JOE MARCHESE (Editor) joined The Second Disc shortly after its launch in early 2010, and has since penned daily news and reviews about classic music of all genres. In 2015, Joe formed the Second Disc Records label. Celebrating the great songwriters, producers and artists who created the sound of American popular song and beyond, Second Disc Records, in conjunction with labels including Real Gone Music and Cherry Red Records, has released newly-curated collections produced and annotated by Joe from iconic artists such as Dionne Warwick, Diana Ross and The Supremes, Smokey Robinson and The Miracles, The Spinners, Johnny Mathis, Bobby Darin, Meat Loaf, Laura Nyro, Melissa Manchester, Liza Minnelli, Darlene Love, Al Stewart, Michael Nesmith, and many others.

Joe has written liner notes, produced, or contributed to over 200 reissues from a diverse array of artists, among them America, JD Souther, Nat "King" Cole, Paul Williams, Lesley Gore, Dusty Springfield, BJ Thomas, The 5th Dimension, Burt Bacharach, The Mamas and the Papas, Carpenters, Perry Como, Rod McKuen, Doris Day, Jackie DeShannon, Petula Clark, Robert Goulet, and Andy Williams.

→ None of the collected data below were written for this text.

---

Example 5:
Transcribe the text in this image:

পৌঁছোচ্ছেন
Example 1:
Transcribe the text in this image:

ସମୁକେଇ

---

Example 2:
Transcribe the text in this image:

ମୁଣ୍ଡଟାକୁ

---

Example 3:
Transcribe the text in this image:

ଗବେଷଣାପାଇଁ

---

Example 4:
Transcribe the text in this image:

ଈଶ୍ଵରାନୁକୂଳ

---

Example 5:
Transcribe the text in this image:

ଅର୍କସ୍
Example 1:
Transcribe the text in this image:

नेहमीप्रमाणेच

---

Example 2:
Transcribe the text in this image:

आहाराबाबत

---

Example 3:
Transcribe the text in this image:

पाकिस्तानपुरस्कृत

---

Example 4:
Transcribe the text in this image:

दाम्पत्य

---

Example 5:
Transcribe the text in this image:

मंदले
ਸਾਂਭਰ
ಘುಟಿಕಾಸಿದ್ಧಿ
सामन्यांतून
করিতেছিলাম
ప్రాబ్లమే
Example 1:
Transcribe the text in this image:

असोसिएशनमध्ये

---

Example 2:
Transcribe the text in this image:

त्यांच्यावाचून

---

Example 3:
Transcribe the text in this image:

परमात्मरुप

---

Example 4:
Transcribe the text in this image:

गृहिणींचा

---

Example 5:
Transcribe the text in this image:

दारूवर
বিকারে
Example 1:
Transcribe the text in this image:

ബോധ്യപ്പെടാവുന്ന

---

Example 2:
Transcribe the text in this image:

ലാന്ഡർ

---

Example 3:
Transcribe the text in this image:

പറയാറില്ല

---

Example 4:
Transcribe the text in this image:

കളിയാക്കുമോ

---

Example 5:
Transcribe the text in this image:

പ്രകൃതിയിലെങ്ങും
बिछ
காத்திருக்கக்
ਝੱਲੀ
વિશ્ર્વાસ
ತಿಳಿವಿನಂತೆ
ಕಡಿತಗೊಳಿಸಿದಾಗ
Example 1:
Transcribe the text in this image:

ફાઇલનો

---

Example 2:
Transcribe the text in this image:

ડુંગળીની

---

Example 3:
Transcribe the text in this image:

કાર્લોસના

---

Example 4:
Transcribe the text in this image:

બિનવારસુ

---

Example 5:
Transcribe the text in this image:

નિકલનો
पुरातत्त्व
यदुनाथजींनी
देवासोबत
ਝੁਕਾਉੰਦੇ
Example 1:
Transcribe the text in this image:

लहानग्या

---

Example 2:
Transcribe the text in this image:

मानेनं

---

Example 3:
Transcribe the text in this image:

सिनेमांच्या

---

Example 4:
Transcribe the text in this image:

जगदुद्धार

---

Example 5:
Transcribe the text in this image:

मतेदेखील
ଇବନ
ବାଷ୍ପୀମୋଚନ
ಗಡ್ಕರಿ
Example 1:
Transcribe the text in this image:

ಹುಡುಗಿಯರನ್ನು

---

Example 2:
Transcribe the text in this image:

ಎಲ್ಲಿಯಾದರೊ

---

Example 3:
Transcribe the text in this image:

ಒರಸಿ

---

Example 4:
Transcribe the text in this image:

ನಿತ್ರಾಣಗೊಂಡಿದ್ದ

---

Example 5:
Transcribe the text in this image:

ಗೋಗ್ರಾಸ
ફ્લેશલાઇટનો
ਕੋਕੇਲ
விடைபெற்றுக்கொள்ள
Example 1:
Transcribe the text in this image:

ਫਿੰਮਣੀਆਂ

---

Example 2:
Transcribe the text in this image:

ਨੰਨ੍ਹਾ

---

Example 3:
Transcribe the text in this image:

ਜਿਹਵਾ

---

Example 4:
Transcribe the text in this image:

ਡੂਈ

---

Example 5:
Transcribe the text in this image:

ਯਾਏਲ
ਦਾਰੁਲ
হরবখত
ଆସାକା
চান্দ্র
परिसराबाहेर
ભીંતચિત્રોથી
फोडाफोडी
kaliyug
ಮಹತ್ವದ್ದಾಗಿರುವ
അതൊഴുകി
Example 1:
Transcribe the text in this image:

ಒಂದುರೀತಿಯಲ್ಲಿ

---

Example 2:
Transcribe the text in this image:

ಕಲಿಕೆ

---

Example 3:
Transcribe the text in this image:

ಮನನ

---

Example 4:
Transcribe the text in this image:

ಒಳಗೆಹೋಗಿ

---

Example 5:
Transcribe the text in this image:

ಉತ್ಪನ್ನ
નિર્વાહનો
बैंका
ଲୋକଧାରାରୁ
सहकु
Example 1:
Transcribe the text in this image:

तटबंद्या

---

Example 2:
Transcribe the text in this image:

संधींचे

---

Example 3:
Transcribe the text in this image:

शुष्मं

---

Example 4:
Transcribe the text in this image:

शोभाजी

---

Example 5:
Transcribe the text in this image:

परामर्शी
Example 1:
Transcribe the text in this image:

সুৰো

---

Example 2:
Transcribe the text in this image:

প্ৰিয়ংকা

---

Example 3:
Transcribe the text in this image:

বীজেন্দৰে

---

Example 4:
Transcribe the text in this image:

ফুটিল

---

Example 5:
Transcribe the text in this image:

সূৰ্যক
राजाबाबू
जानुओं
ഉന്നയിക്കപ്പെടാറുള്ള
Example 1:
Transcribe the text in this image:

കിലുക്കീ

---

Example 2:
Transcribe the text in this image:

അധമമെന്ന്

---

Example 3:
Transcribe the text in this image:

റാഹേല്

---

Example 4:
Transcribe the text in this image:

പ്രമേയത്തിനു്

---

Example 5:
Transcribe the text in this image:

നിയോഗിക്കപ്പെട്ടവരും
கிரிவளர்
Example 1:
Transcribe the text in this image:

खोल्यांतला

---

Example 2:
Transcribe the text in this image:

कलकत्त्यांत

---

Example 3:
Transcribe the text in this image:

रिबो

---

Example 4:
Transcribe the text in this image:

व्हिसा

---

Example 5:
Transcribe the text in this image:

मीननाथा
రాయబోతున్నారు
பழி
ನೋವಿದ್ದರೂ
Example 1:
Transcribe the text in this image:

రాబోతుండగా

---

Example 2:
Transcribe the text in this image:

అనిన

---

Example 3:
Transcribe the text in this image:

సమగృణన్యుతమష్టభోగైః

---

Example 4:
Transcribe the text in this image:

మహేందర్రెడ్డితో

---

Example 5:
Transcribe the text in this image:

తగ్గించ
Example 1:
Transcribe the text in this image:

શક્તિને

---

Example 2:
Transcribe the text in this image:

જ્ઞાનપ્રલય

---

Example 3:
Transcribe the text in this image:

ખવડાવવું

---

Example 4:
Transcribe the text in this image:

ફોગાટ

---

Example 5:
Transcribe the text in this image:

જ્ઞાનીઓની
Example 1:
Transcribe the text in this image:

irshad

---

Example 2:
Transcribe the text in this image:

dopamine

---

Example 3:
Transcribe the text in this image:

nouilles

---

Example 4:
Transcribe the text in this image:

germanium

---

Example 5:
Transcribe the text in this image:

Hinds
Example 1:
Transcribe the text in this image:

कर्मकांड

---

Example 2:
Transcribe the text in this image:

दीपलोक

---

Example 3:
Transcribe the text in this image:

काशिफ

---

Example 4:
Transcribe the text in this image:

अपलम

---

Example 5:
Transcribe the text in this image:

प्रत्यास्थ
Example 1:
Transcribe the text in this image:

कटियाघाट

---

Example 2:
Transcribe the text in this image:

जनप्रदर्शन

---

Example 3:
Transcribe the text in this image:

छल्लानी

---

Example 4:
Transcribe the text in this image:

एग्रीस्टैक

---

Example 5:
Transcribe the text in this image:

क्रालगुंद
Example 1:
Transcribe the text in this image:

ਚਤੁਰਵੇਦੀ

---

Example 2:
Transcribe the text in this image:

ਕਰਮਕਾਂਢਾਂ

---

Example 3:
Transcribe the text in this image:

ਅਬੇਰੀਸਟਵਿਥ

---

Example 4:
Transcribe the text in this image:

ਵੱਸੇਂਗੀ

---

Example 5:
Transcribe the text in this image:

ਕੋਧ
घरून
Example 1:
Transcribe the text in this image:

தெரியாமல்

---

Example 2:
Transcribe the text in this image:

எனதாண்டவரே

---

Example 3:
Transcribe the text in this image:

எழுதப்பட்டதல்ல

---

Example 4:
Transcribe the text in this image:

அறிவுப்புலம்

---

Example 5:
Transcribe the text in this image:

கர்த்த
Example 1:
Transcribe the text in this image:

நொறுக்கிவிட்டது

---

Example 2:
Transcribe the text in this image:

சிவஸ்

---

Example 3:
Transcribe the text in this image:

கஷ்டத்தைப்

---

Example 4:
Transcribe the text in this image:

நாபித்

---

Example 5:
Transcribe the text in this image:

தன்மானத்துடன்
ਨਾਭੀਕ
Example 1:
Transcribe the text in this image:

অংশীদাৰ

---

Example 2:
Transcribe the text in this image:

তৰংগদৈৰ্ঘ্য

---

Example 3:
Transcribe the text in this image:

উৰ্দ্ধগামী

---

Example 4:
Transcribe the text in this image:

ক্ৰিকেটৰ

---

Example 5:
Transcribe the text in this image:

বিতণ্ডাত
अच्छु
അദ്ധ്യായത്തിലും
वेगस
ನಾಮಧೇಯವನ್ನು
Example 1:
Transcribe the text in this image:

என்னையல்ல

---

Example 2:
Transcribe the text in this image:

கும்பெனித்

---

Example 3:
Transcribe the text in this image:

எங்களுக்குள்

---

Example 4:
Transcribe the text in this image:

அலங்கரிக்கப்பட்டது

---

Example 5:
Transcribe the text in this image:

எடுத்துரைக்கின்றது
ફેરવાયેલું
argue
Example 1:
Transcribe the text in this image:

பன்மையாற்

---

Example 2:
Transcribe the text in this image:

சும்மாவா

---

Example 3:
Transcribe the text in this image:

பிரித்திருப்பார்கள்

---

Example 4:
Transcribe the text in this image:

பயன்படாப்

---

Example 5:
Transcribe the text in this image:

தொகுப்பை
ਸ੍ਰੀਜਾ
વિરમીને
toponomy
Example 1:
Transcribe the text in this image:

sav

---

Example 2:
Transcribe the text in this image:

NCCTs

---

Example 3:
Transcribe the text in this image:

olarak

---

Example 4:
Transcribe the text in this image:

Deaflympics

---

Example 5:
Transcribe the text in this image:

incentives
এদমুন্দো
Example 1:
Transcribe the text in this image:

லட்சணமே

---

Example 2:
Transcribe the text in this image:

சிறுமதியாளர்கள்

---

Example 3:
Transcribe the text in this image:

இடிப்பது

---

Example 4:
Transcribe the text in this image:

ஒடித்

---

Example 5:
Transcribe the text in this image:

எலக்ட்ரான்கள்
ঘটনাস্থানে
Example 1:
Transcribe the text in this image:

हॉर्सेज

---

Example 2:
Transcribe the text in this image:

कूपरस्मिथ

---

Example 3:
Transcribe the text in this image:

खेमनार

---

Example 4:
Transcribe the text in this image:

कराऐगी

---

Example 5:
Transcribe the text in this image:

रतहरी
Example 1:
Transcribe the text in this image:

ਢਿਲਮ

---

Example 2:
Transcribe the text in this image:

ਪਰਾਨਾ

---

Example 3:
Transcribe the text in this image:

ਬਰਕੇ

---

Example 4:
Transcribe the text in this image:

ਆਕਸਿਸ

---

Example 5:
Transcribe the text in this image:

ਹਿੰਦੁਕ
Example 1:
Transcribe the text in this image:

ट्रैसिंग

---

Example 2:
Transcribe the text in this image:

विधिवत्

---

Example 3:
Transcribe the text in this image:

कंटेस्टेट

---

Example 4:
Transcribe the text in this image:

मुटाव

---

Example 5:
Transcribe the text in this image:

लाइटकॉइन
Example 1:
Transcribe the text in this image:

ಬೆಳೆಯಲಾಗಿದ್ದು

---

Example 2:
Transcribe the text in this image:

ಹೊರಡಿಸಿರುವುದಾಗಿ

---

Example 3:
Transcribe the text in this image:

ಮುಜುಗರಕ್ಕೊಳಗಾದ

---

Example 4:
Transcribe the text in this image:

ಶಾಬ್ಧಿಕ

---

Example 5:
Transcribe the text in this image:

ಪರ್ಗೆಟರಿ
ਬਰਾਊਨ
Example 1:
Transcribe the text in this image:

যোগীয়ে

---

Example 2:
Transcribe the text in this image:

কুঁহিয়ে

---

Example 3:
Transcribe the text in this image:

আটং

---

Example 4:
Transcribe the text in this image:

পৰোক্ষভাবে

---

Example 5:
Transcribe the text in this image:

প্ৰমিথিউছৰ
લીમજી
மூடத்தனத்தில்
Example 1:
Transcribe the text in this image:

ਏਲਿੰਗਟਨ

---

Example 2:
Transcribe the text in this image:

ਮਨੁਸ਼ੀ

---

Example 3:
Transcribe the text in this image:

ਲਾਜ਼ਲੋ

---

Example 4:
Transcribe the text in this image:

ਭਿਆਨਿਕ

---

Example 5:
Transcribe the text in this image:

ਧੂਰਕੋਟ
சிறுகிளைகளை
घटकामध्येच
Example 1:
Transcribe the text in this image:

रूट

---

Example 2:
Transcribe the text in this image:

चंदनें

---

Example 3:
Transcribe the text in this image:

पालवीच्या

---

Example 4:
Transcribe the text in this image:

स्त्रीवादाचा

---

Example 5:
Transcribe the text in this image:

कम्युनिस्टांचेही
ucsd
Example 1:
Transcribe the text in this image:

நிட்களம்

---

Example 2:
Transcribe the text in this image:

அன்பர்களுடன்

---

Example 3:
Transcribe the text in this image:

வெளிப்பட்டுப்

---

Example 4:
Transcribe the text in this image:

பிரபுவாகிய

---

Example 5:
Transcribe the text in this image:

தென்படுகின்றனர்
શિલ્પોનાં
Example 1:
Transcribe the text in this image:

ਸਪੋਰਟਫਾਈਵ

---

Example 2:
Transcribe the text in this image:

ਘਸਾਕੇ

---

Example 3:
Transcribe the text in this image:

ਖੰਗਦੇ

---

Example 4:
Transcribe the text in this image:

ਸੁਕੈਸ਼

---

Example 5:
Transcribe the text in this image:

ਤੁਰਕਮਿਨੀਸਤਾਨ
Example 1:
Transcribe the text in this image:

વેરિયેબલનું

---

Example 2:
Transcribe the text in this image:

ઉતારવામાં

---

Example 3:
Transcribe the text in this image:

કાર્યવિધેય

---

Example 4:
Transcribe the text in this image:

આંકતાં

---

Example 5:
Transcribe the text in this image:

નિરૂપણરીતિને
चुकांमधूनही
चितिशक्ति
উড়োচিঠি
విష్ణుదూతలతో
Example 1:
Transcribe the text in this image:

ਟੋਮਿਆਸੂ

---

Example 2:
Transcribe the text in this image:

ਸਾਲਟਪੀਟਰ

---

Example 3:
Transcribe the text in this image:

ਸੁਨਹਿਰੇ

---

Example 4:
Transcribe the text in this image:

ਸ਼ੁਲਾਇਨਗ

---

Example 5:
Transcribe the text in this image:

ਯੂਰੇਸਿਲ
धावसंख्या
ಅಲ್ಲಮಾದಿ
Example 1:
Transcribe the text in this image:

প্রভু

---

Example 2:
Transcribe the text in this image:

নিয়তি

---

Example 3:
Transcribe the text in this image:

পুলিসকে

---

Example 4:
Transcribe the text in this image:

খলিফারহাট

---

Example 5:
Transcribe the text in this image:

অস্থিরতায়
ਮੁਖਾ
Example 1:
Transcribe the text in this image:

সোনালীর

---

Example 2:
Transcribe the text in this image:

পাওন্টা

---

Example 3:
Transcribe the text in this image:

Over the past two decades, Joe has also worked in a variety of capacities on and off Broadway as well as at some of the premier theatres in the U.S., including Lincoln Center Theater, George Street Playhouse, Paper Mill Playhouse, Long Wharf Theatre, and the York Theatre Company. He has felt privileged to work on productions alongside artists such as the late Jack Klugman, Eli Wallach, Arthur Laurents, Betty Comden and Adolph Green. In 2009, Joe began contributing theatre and music reviews to the print publication The Sondheim Review, and in 2012, he joined the staff of The Digital Bits as a regular contributor writing about film and television on DVD and Blu-ray.

Joe currently resides in the suburbs of New York City.